Les États côtiers et le secteur du transport maritime sont confrontés à des problèmes de sécurité maritime dans toutes les mers et océans qui bordent l’Afrique. Il s’agit notamment du golfe de Guinée en Afrique de l’Ouest, du golfe d’Aden en Afrique de l’Est, du canal du Mozambique en Afrique australe, ainsi que de la mer Méditerranée en Afrique du Nord et de la mer Rouge.

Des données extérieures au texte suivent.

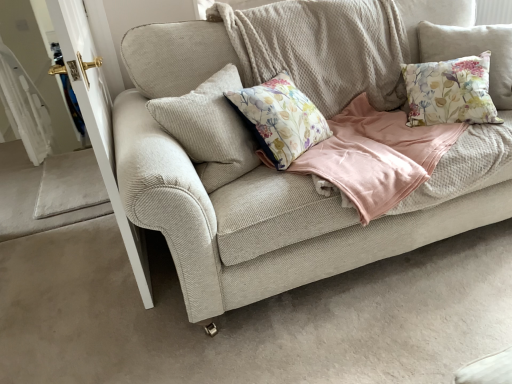
Identify the location of unoccupied area in front of white glossy door handle at left. The width and height of the screenshot is (512, 384). [126, 326].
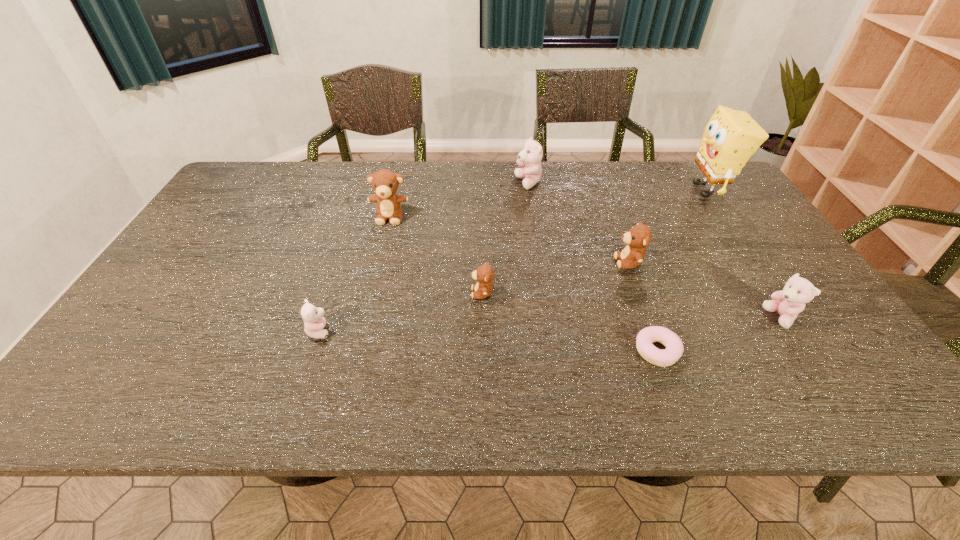
At what (x,y) coordinates should I click in order to perform the action: click on the fourth farthest teddy bear. Please return your answer as a coordinate pair (x, y). Looking at the image, I should click on (484, 274).

Identify the location of the fourth teddy bear from right to left. The image size is (960, 540). (484, 274).

The width and height of the screenshot is (960, 540). I want to click on the leftmost object, so click(314, 322).

The width and height of the screenshot is (960, 540). What are the coordinates of `the leftmost pink teddy bear` in the screenshot? It's located at (314, 322).

This screenshot has height=540, width=960. What are the coordinates of `the shortest object` in the screenshot? It's located at (674, 347).

The image size is (960, 540). Find the location of `doughnut`. doughnut is located at coordinates (x=674, y=347).

I want to click on free spot located on the face of the sponge, so click(x=634, y=190).

I want to click on free space located 0.220m on the face of the sponge, so click(x=618, y=190).

The image size is (960, 540). I want to click on free spot located on the face of the sponge, so 655,190.

Where is `vacant space located 0.100m at the face of the farthest teddy bear`? Image resolution: width=960 pixels, height=540 pixels. vacant space located 0.100m at the face of the farthest teddy bear is located at coordinates (485, 183).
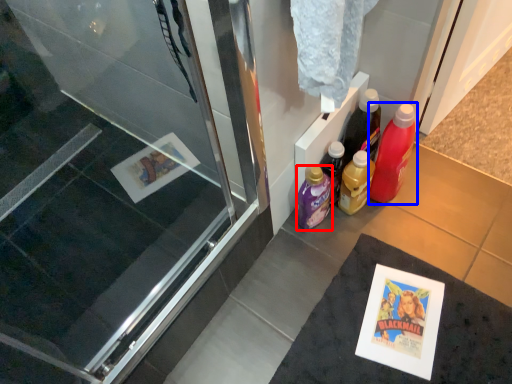
Question: Which point is further to the camera, bottle (highlighted by a red box) or bottle (highlighted by a blue box)?

Choices:
 (A) bottle
 (B) bottle

Answer: (A)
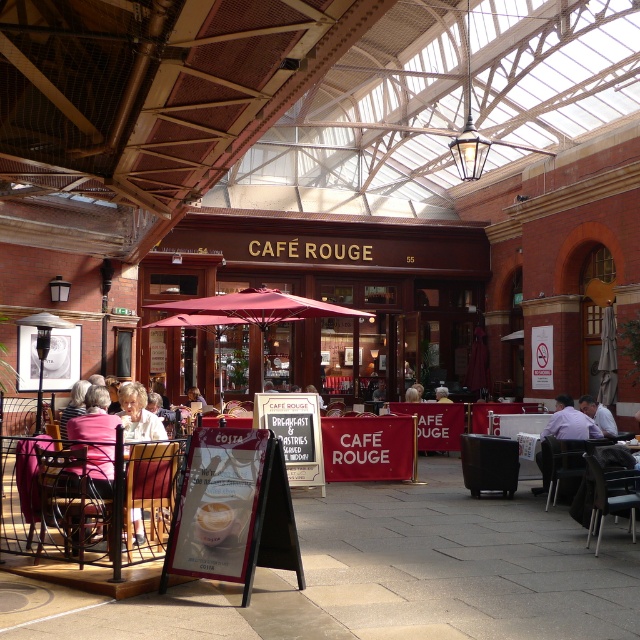
Question: Is metallic wire chair at center to the right of metallic silver chair at lower right from the viewer's perspective?

Choices:
 (A) no
 (B) yes

Answer: (A)

Question: Which point is closer to the camera?

Choices:
 (A) yellow fabric shirt at center
 (B) red fabric umbrella at center
 (C) white fabric umbrella at center
 (D) metallic wire chair at center

Answer: (D)

Question: Where is pink fabric jacket at lower left located in relation to light purple shirt at right in the image?

Choices:
 (A) above
 (B) below

Answer: (A)

Question: Can you confirm if matte black chair at center is positioned to the right of light purple shirt at right?

Choices:
 (A) no
 (B) yes

Answer: (A)

Question: Which of the following is the farthest from the observer?

Choices:
 (A) yellow fabric shirt at center
 (B) light purple shirt at right
 (C) metallic silver chair at center

Answer: (A)

Question: Which point appears farthest from the camera in this image?

Choices:
 (A) (84, 508)
 (B) (100, 461)
 (C) (545, 442)
 (D) (173, 502)

Answer: (C)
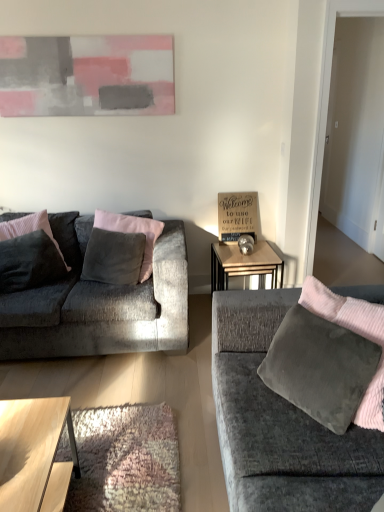
The image size is (384, 512). Find the location of `vacant space situated above abstract painting at upper center (from a real-world perspective)`. vacant space situated above abstract painting at upper center (from a real-world perspective) is located at coordinates (79, 31).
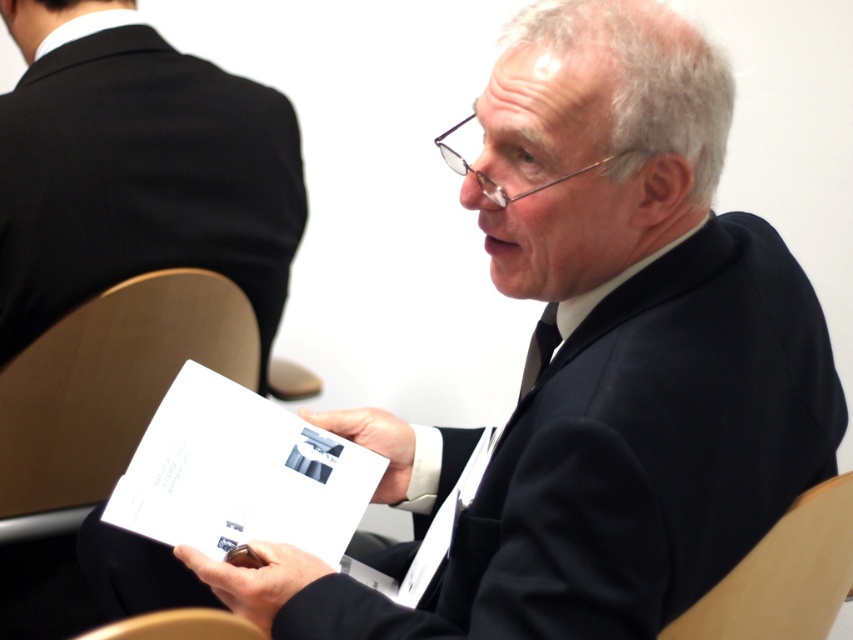
Does point (254, 314) come behind point (177, 632)?

Yes, point (254, 314) is farther from viewer.

Which is below, black suit at upper left or wooden at lower left?

wooden at lower left is lower down.

Locate an element on the screen. Image resolution: width=853 pixels, height=640 pixels. black suit at upper left is located at coordinates (141, 179).

Is white paper at center wider than light wood chair at right?

Yes, white paper at center is wider than light wood chair at right.

In the scene shown: Who is positioned more to the right, white paper at center or light wood chair at right?

From the viewer's perspective, light wood chair at right appears more on the right side.

Does point (268, 435) come closer to viewer compared to point (689, 624)?

No, it is behind (689, 624).

The width and height of the screenshot is (853, 640). I want to click on white paper at center, so click(x=242, y=476).

Which is more to the left, light wood chair at right or wooden at lower left?

wooden at lower left

Is light wood chair at right behind wooden at lower left?

Yes.

Is point (769, 580) behind point (178, 616)?

That is True.

This screenshot has width=853, height=640. Find the location of `light wood chair at right`. light wood chair at right is located at coordinates (782, 576).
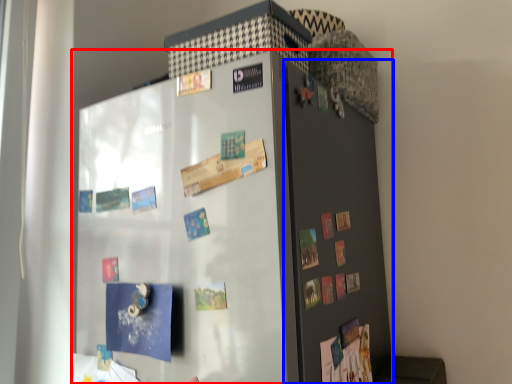
Question: Which object appears farthest to the camera in this image, refrigerator (highlighted by a red box) or door (highlighted by a blue box)?

Choices:
 (A) refrigerator
 (B) door

Answer: (B)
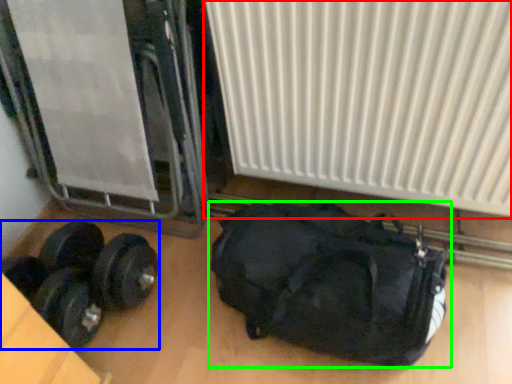
Question: Estimate the real-world distances between objects in this image. Which object is farther from radiator (highlighted by a red box), dumbbell (highlighted by a blue box) or luggage and bags (highlighted by a green box)?

Choices:
 (A) dumbbell
 (B) luggage and bags

Answer: (A)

Le trafic d’armes et de drogues, la piraterie et les vols à main armée en mer (notamment dans le golfe de Guinée) constituent les principales menaces. Le soutage illicite de pétrole et le vol de pétrole brut, le terrorisme maritime, la traite des êtres humains, les dommages environnementaux causés par le déversement de déchets, la pêche illicite, non déclarée et non réglementée et la surpêche suscitent également des inquiétudes persistantes. L’Afrique doit de toute urgence renforcer ses institutions maritimes afin de s’attaquer à ces problèmes.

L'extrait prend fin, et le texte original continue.